About this exercise: Provide only the number of lines in the records where "maker" appears.

Provided information:
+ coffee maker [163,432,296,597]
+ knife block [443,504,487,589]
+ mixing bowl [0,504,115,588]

--

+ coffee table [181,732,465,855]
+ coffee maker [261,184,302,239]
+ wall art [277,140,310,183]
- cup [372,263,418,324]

...

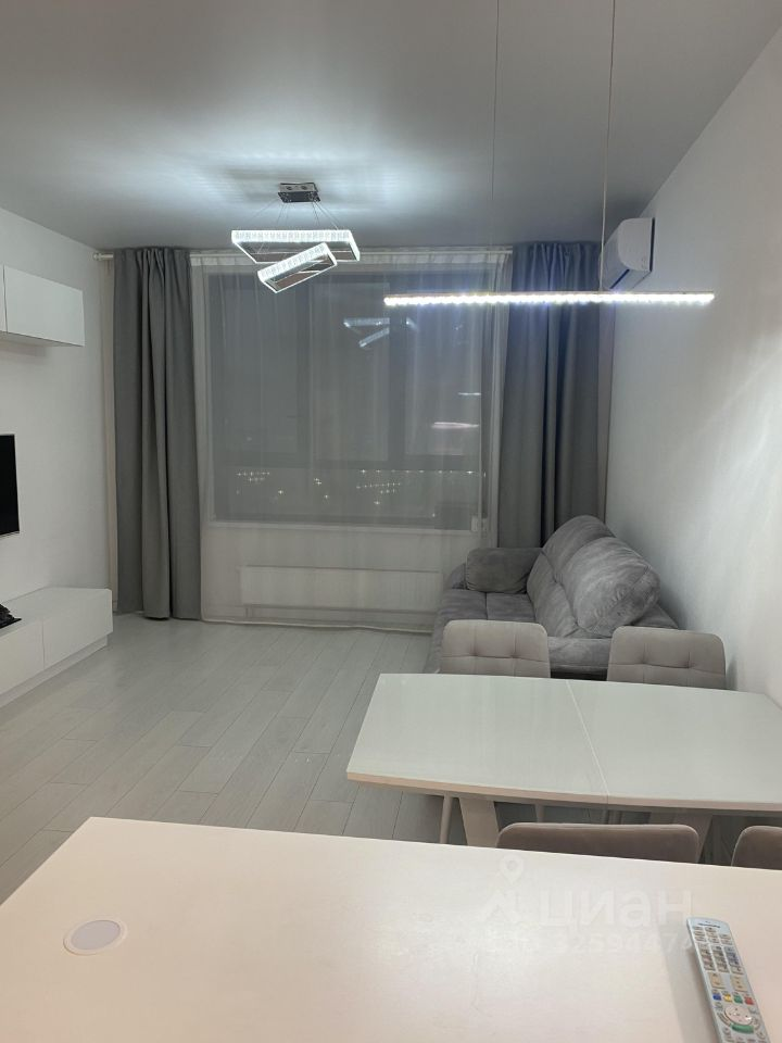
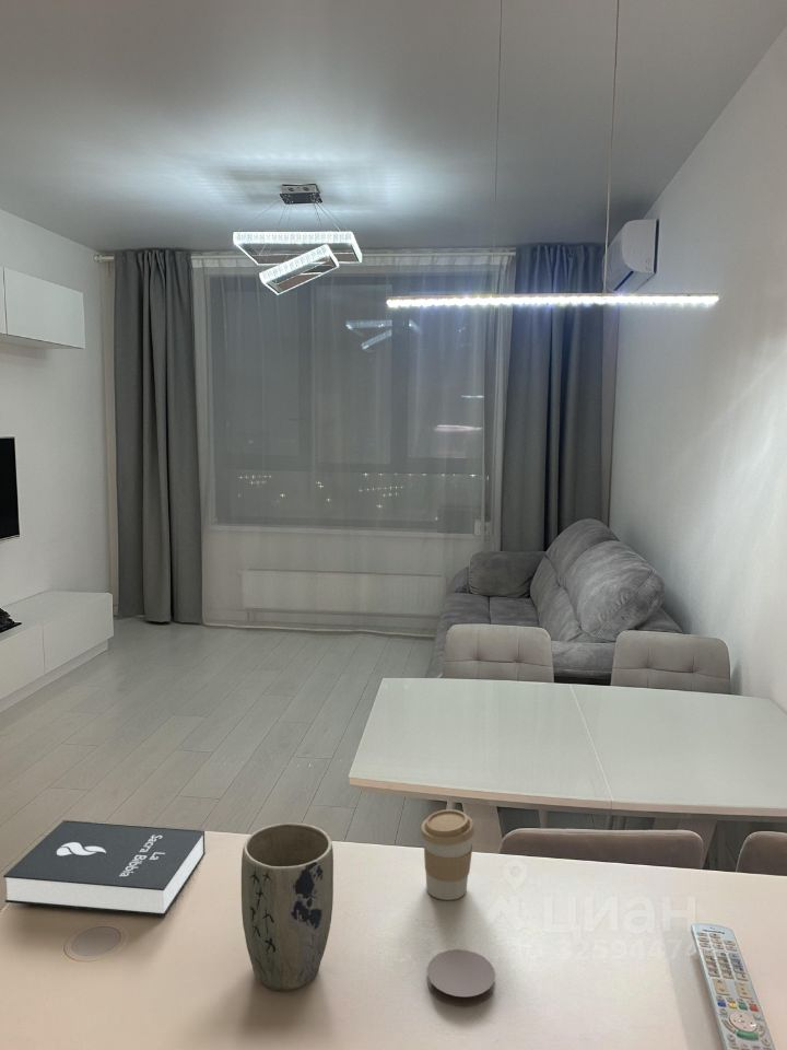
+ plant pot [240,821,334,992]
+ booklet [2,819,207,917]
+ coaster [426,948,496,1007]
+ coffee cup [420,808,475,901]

Your solution: 2